TASKS
1: In the passage about Tripathi and Sanskrit, what does Tripathi say his target was?
2: Extend the passage about Tripathi and Sanskrit onward from its final sentence.

EXTRACTED TEXT
--- START ---

“My target,” Tripathi was saying, “was Shakuntala for contemporary audiences. I needed to show people that their cultural inheritance, when compared with Sophocles and Euripides, was no less a thing. Western literature, for me, was like a torch by whose light I could see my own. I was a man of classical tradition, of classical thought and art form. I felt we should strengthen this. What are our classics? Everyone has their own. What are ours? What is the meaning of contemporaneity for us? These were the questions that I was trying by my own lights to answer.”
I felt my interest flag. Tripathi’s voice had a note of desperation. I liked his story so long as it was a story about a young man coming to terms with where he, and his culture, stood in relation to the tremendous power of the West; but as the problem gave way to glib solutions, I thought Tripathi sounded unconvincing. He had at every stage been forced into a defensive stance. He was making a case for his culture, and in doing so he was undermining what his story was evidence of: that it was not culture, but confidence, that mattered. What was it about the meeting of India and Europe that had shattered India’s confidence?
“Somewhere I had this consciousness of there being a kind of colonial hangover, and I thought we must overcome this,” Tripathi said. “Slowly we were becoming alienated from our tradition. In the fifties and sixties, there was not the alienation there is today. But what I feared then has slowly proved true. And there is a great gulf now, especially where the urban middle class is concerned.”
Tripathi was referring to the colonization of India by the Indians themselves, finishing off the job the British had begun. In many ways, they had been more successful. Their success was the reason why today this great cultural distance existed between Tripathi and me.
Tripathi’s early and violent contact with the West produced in him a need to defend a culture of which he was still in possession. Subsequent generations would be far less intact and would have to make a gargantuan effort to regain culture—something like what Mapu had done. It would never be complete; nor, indeed, could it be asked of everybody. Life is hard enough without having to fight a crusade on behalf of one’s culture. And to what end? It is easier just to let it all go.
Tripathi anticipated me. He now said, “To know the meaning of contemporaneity in the Indian context, this has always been my endeavor. Sanskrit for me was this force. It gave me a direction. It was a path, a beautiful path, by which I could understand myself, and the world, and the people of the world. It lighted the way; that is why I value it. I think of it as valid even today. If tomorrow it is no longer valid…” His voice trailed off. It was a prospect too terrible to consider. “But for now, in my view, at least, it is still valid.”
But what did it mean to be contemporary? And what did it mean for an ancient language that nobody spoke to be contemporary?
“To be contemporary,” Tripathi said, “is to understand all of one’s past, all of one’s inheritance, and, while joining this to the present, to look toward the future. This is what it is to be contemporary. It has no political meaning for me.”
Since he mentioned politics, I asked him about the election outside, which seemed to encapsulate so many of the historical and cultural tensions Tripathi had gestured to. Tripathi had spoken of cultural death. What did he think of Modi’s politics of revival?

--- END ---

COLLECTED MATERIAL
--- START ---

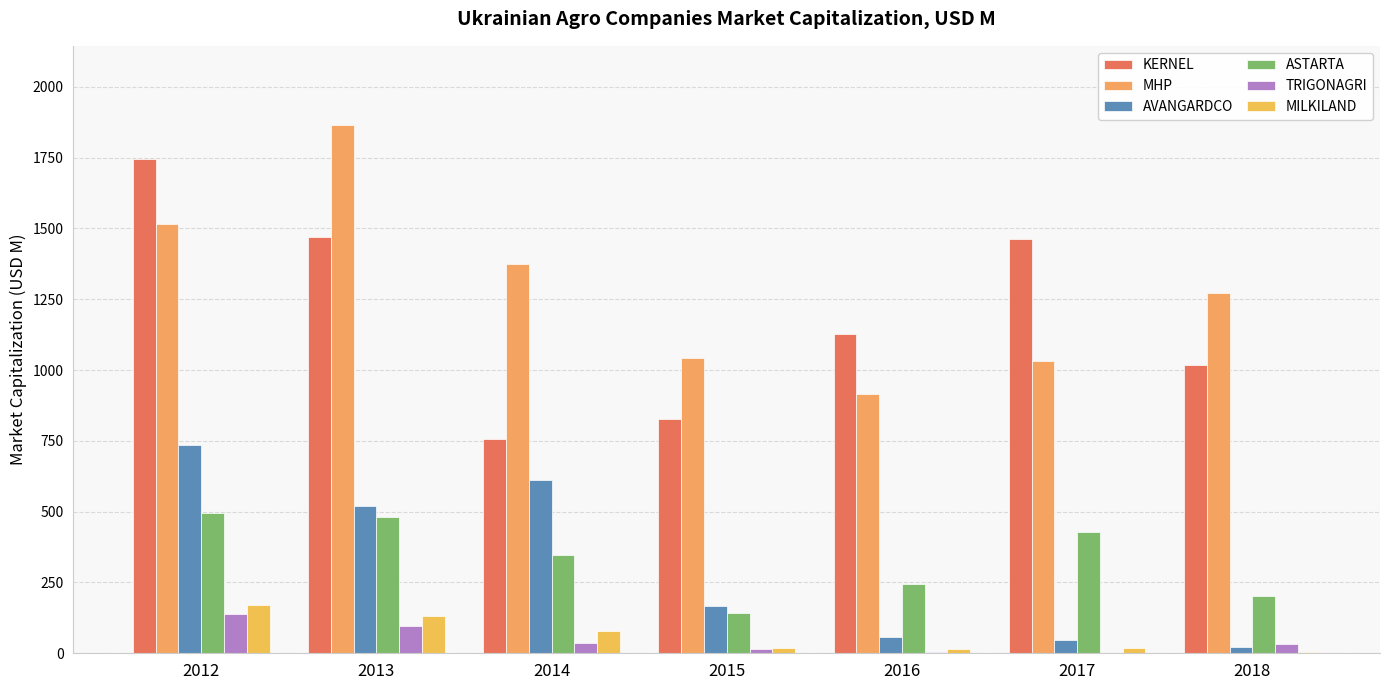

What is the difference between the highest and lowest values at 2014?

1337.6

--- END ---

RESPONSES TO THE TASKS
1: Shakuntala for contemporary audiences.

2:
“I don’t know,” he said, “I honestly don’t know. What I can say is that there is already a change in Modi over these past four months—a change in speech, in body language?”
“How do you mean?”
“What we are on the inside will always show on the outside. We can hide nothing. It will always show on our faces. And if I am filled with hatred, that will show too. This is why I say that the external and internal—mind and body, thought and action—are one.”
A Hindu answer, if ever there was one! But did he mean that he thought Modi now seemed less full of hatred?
“I see a change. And let me tell you, anyone who wants to use the religion for irreligious purposes—to target minorities, say—will not survive.”
I had one last question for him: “You said earlier that art saved you. What do you mean by that? What did it save you from? How did it save you?”
Tripathi looked hard at me. “There are some caves not far from here. They are some twenty-two centuries old. In one of them is an inscription—it is still there today; it is by Sutanuka. She was a…” He struggled to find the right word, settling finally on the French danseuse. “She was a great beauty of the time. And she was in love with an actor from Benares called Devadatta. In a gesture of her love, she built him an auditorium, cut from the rock; it is very beautiful. The inscription reads, ‘I, Sutanuka, a devadasi, here build for my lover, an actor or artiste, Devadatta by name, this auditorium. Let poets come here, let artists come…’
“Everything is broken,” Tripathi said, raising the ghost of Ozymandias. “It is from the second century B.C.…” He paused. “I have written a poem in Sanskrit. It is called ‘Sutanuka.’ It is in free verse, and it is unlike any of the standard Sanskrit forms. In it, I say, ‘You forever make me new, Sutanuka … I was fossilized. But you touched me. And now I’m not fossilized. I am vibrating. I struggle, I fall; but I always stand up. This is not me, this is you.’
“Sutanuka is a metaphor for this whole art, this whole culture. There are many moments when I forsake all hope. I begin to feel I cannot accomplish anything. I become dull, dead, insentient. But, Sutanuka, you make me conscious again. You bear me along…”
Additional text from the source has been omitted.